## Passage provided
Given all the historical user-video interaction data $\mathcal {D}=\{ \mathcal {O},\mathcal {O}^{-} \}$, where $\mathcal {O}$ and $\mathcal {O}^{-}$ denote the positive and negative instances, respectively. For a user u and a set of corresponding unseen videos, our goal is to find a interaction function $f(\cdot )$ to rank all the unseen videos based on how much s/he like the video. The top K most likely to watch videos are the final results recommended to user u. For reference, we list the notations used throughout the algorithm in Table 1.

Table 1. Notations used in SACF algorithm

Full size table

3.2 Latent Semantic Representation

In this section, we explain the methods to capture latent semantic representation, which aim to extract the similarity lurked in users and videos. Before digging into the details, to better model the information of Internet slangs, we need to conduct a few data preprocessing work:

Different character components within a TSC may indicate different meanings. Thus, we will split a complete TSC into multiple substrings, where each substring represents a series of consecutive characters of the same type and these substrings will be treated as part of the TSC set ${{\varvec{c}}}$ as well. These character types can be English letter, pure number and Chinese character. For instance, TSC “awesome!!2333” will be treated as two TSCs, i.e.“awesome" and “2333” (laughter).
Moreover, the excessive TSCs will obviously impair the performance of the algorithm. Thereby, those Chinese substrings that are too long will also be segmented (the threshold of segmentation in our experiments is more than five consecutive Chinese characters).

Inspired by [14, 18], we propose the improved word embedding methods to learn representations. In this schema, each user is mapped to a unique latent vector ${{\varvec{w}}}_{u}$ and each vector is represented as one column of the matrix ${{\varvec{W}}}$ where ${{\varvec{W}}}$ indicates the user semantic representation matrix. Given the sequence of user ${{\varvec{s}}}_{i}^{(u)}$ from a finite user set ${{\varvec{u}}}$, the objective function aiming at maximizing is formulated as follows,

$$\begin{aligned} \frac{1}{T_i} \sum _{t=k}^{T_i-k} \sum _{-k\le j\le k, j\ne 0} \log p(u_{i}^{t} | u_{i}^{t+j}) \end{aligned}$$

(1)

where k is the context window size and $p(\cdot )$ is the softmax function,

$$\begin{aligned} p(u_{i}^{t} | u_{i}^{t+j}) = \frac{\exp ( {{{\varvec{w}}}_{u_{i}^{t}}}^T \cdot {{\varvec{w}}}_{u_{i}^{t+j}})}{\sum _{u^{'} \in {{\varvec{u}}}} \exp ( {{{\varvec{w}}}_{{u_{i}^{t+j}}}}^T \cdot {{\varvec{w}}}_{u^{'}} )} \end{aligned}$$

(2)

## Work request
Translate this sentence from the passage on video recommendation into Spanish: "These character types can be English letter, pure number and Chinese character." The listing after this passage is not needed.

## Collected data
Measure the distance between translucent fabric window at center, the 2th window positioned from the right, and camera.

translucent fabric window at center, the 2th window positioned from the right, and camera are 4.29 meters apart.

## Task result
Estos tipos de caracteres pueden ser letras del inglés, números puros y caracteres chinos.